Lewsey featured heavily in England's campaign to retain the Rugby World Cup in 2007, playing in every game en route to the final. He scored the only try against France in the 14–9 victory which put England into the last two. However, just before half-time in the same match he picked up a hamstring injury which ruled him out of the final. That semi final was to be his last game for England.

England's coach Brian Ashton did not select Lewsey for the England squad to compete in the 2008 Six Nations squad. However, he was called up for Martin Johnson's England Squad for 2008/2009, but was not selected to play.

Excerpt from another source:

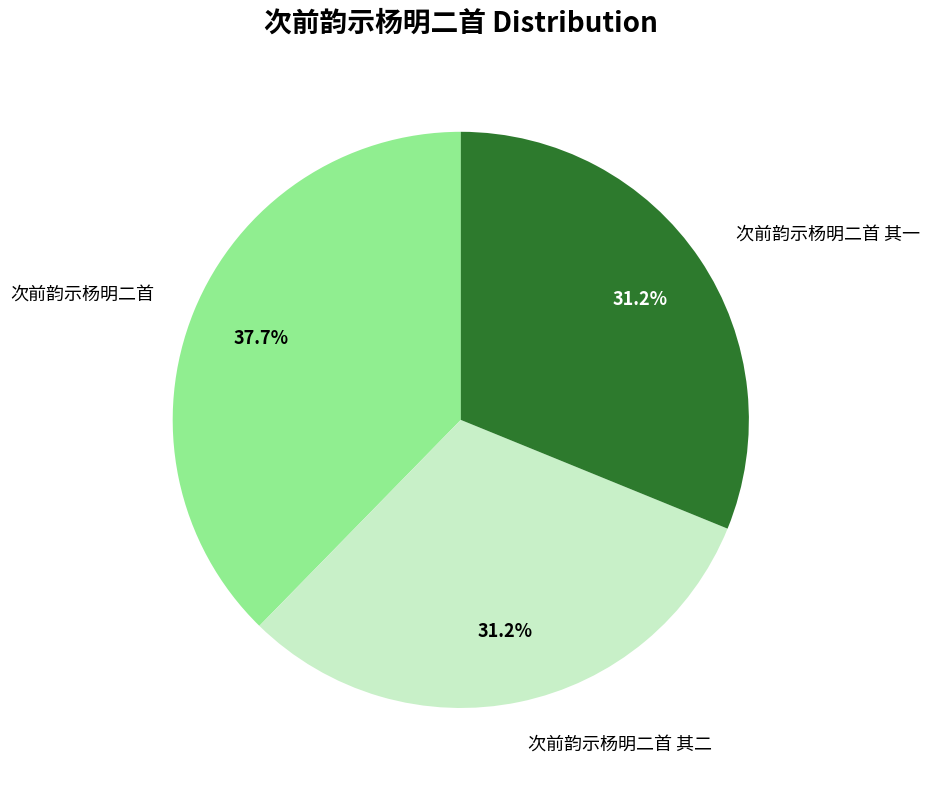

How much of the chart is everything except 次前韵示杨明二首 其一?

68.8%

On 10 December 2008 Lewsey announced his retirement from international rugby to concentrate on his club career, ending his time in the England set-up, which spanned more than 10 years and claiming 55 caps with 22 tries scored.

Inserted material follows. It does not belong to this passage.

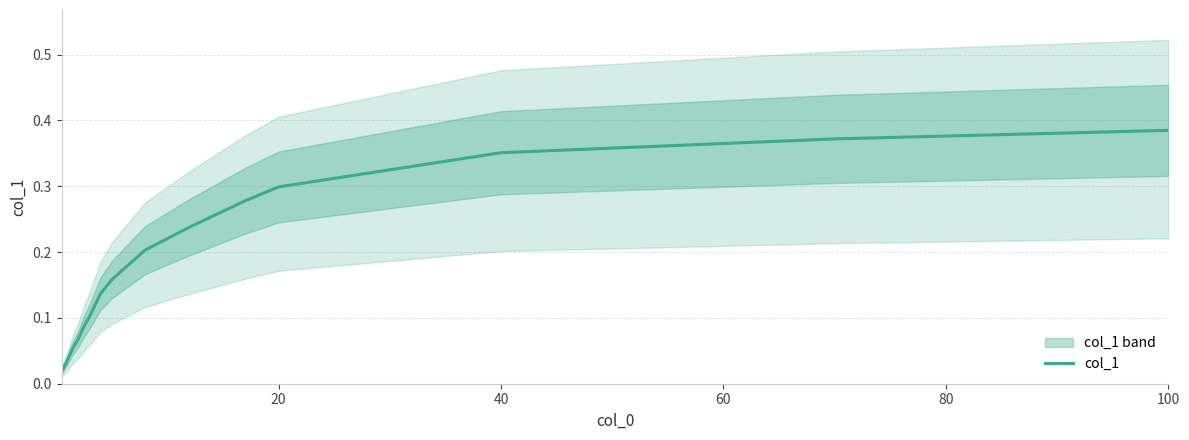

True or false: col_1 has a value of 0.5 at 20.

False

Due to his parentage Lewsey also qualified to play for Wales but chose to represent England as he had received a call-up from them first. His mother is from the Swansea Valley area while his father is half Welsh.

==Post rugby career==
Post rugby career, in September 2011, Lewsey joined Citigroup Global Markets Ltd.

In March 2013, Lewsey joined the Cornish Pirates as the temporary acting chief executive of the rugby club. Then, during August 2013, Lewsey stepped down from the Penzance, Cornish rugby team and was appointed as the Head of Welsh Rugby as part of the executive board of the WRU in Wales, he replaced Joe Lydon who was in the role since 2008. Lewsey continued in the role for 2 years until January 2016 when he stepped down.

Following a few years of working in rugby management, in 2017 Lewsey moved to the business sector and joined Ernst & Young as People Advisory Services Leader. Lewsey transferred to Hong Kong, where he became the CEO of Teneo+, as of 2021. When Teneo+ ceased to exist he decided to move back to the UK. On 12 June 2025 Lewsey was appointed Group Strategy and Corporate Development Officer at Brooks Macdonald, a UK wealth management firm.